Edoardo Scotti, esordio con il botto: primato indoor sui 400 e minimo per i Mondiali

Il carabiniere vince la prova di Ostava con 46.41, settima miglior prestazione italiana di sempre e secondo Under 23 all time

Inizia nel migliore dei modi la stagione indoor di Edoardo Scotti, che al meeting di Ostrava, in Repubblica Ceca, esordisce con una vittoria e il primato personale nei 400 metri con 46.41. Due decimi esatti di progresso per il 21enne dei Carabinieri, finalista olimpico e mondiale con la staffetta 4x400, rispetto al 46.61 dell’anno scorso. Entra così nella top ten italiana di sempre a livello assoluto in settima posizione, diventa il secondo under 23 di ogni epoca, a soli quindici centesimi dalla migliore prestazione nazionale di categoria detenuta da Matteo Galvan (46.26 nel 2009), e timbra lo standard per i prossimi Mondiali indoor di Belgrado (18-20 marzo) fissato a 46.50. Esordio decisamente convincente di Edoardo, che riesce a prendere il comando a metà gara (parziale di 21.71) e poi lascia un’ottima impressione con la sua azione di corsa, staccando nettamente il ceco Michal Desensky (47.14) e l’olandese Jochem Dobber (47.26). C’è anche la soddisfazione della vittoria complessiva nella tappa Silver del World Indoor Tour perché nell’altra serie lo svedese Carl Bengtström chiude in 46.42, un centesimo peggio dell’azzurro già campione europeo under 20, cresciuto sotto la guida del tecnico Giacomo Zilocchi, che nella passata stagione si è confermato sul podio giovanile in campo internazionale (bronzo nei 400 e argento con la 4x400 agli Europei under 23).

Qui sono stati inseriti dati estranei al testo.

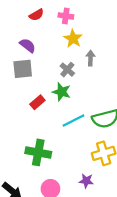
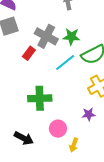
gray cross: (67, 70) -> (46, 36), moved, size x1.6
green star: (62, 92) -> (71, 37), moved

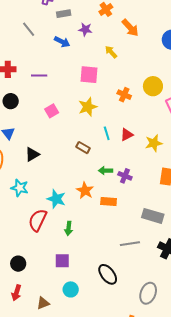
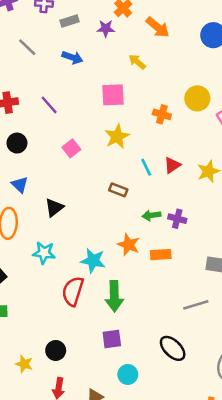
purple star: (85, 29) -> (106, 28), moved
purple line: (39, 75) -> (49, 105), turned 56
green arrow: (69, 228) -> (114, 296), size x1.6

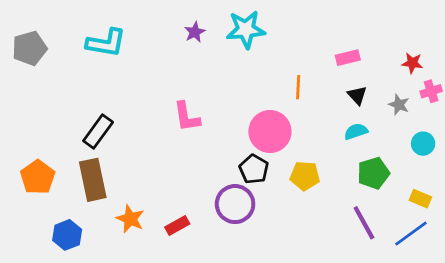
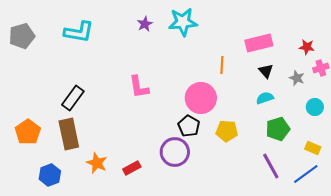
pink rectangle: (348, 58) -> (259, 43), size x1.5

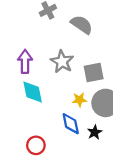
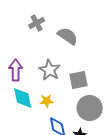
yellow star: (79, 100) -> (47, 101), moved

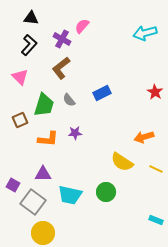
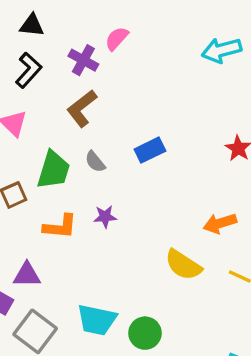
purple triangle: (43, 174) -> (27, 275), moved
green circle: (106, 192) -> (145, 333), moved

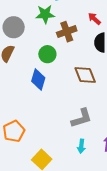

«Sono contento per la gara - le parole di Edoardo Scotti - perché come esordio va bene, considerando il periodo, visto che non ho scaricato il lavoro dei giorni scorsi e avevo le gambe abbastanza pesanti. Ma quest’anno sono molto consapevole di ciò che posso fare e convinto della preparazione che sto svolgendo. Ho corso molto decontratto la prima parte, sfruttando le qualità da velocista su cui sto lavorando, che mi permettono di essere più performante nel rapporto tra velocità e fatica. Si può sicuramente migliorare molto, con qualche lavoro specifico, ma non sto preparando la stagione indoor e quindi non ho altre gare in programma nell’immediato».